Ablation studies show that allocating all active experts in a layer to attention (rather than FFN) yields further perplexity reduction, while the inclusion of nonlinearity in expert FFNs is critical (removing it degrades perplexity by 1.6 points). Slight gains are realized when using separate routers for the two sub-layer types, even with shared expert weights (Yang et al., 12 May 2025).
6. Application in Domain-Robust Multilingual ASR
UMoE principles have influenced architectures such as BLR-MoE for end-to-end multilingual automatic speech recognition (ASR) (Ma et al., 22 Jan 2025). In BLR-MoE:
- Each Transformer layer in the Mixture-of-Language Experts (MLE) block replaces standard MHA and FFN sub-layers with attention-MoE and FFN-MoE counterparts.
- The router, mediated by a LID (Language ID) signal and optionally augmented with a TDNN adapter, produces gating weights that are shared across attention and FFN MoE modules within a layer.
- During inference, "expert pruning" is employed using known language constraints to further improve recognition performance under domain shift.
Performance on a 10,000-hour MASR dataset demonstrates substantial relative WER reductions: BLR-MoE outperforms LR-MoE (FFN-only) by 16% relative WER (15.84% vs. 18.89% overall WER). Out-of-domain WER shows 19% relative gain. Additional ablations confirm that both attention-MoE and router augmentation independently yield notable improvements (Ma et al., 22 Jan 2025).

■ **Raw data**

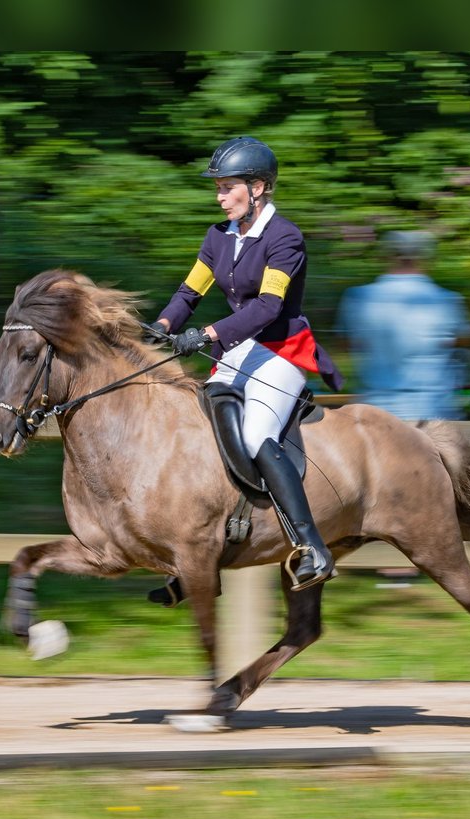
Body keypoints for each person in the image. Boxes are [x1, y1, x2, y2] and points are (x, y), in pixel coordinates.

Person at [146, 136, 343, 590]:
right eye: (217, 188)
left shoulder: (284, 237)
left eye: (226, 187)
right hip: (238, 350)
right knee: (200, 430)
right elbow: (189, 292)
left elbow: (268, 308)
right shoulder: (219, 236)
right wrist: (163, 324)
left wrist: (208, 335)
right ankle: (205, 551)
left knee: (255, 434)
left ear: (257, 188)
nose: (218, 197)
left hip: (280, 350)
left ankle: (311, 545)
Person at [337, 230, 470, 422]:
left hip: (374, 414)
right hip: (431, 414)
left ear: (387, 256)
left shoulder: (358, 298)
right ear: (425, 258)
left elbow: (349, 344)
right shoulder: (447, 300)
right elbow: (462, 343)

...

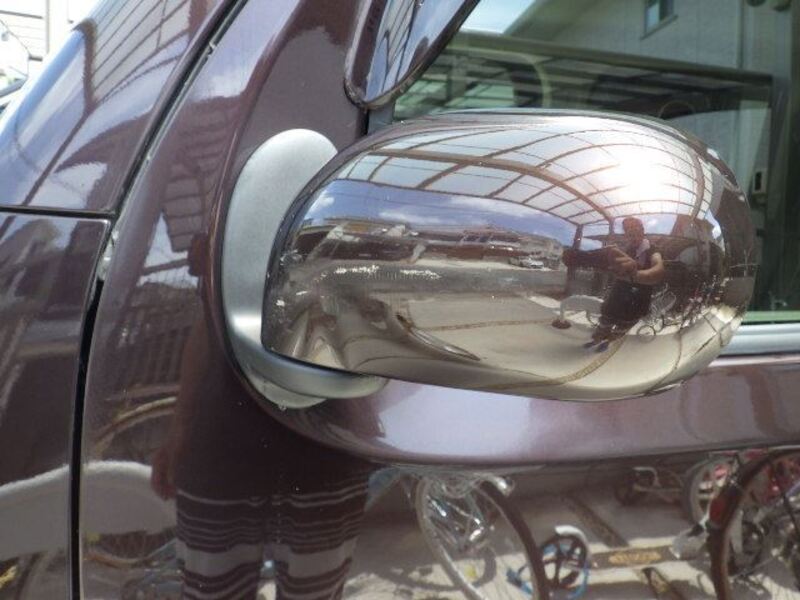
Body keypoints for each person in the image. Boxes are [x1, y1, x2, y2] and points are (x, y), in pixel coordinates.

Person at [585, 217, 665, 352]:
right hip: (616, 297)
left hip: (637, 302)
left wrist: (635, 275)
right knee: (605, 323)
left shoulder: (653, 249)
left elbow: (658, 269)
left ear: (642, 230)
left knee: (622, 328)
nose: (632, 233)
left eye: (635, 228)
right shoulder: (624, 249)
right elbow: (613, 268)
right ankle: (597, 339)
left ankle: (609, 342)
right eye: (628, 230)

■ **Requirement**
Can you carry on the mixture-of-experts passage, picking up right after its last sentence?

■ **Output of the exercise**
7. Comparative Architectural Approaches and Implications
The UMoE paradigm is closely related to recent advances in expert decomposition and routing, such as Union-of-Experts (UoE) (Yang et al., 4 Mar 2025), which conducts expert decomposition on both MLP and attention blocks using matrix partitioning and supports hierarchical, patch-wise, or expert-wise routing. While UoE attains strong efficiency gains and performance improvements, UMoE's distinct contribution is the algebraically motivated, exact equivalence between attention and FFN MoE mechanisms and the consequent ability to use a single global expert pool.
A plausible implication is that, as model designs continue to bring routing flexibility and parameter sharing to both attention and FFN modules, future large-scale Transformer architectures will increasingly converge in spirit toward UMoE-style unified, capacity-scaled frameworks. The specific algebraic insights of UMoE ensure optimal parameter efficiency and enable scaling both key sub-layers synergistically, rather than in isolation.
References
- "UMoE: Unifying Attention and FFN with Shared Experts" (Yang et al., 12 May 2025)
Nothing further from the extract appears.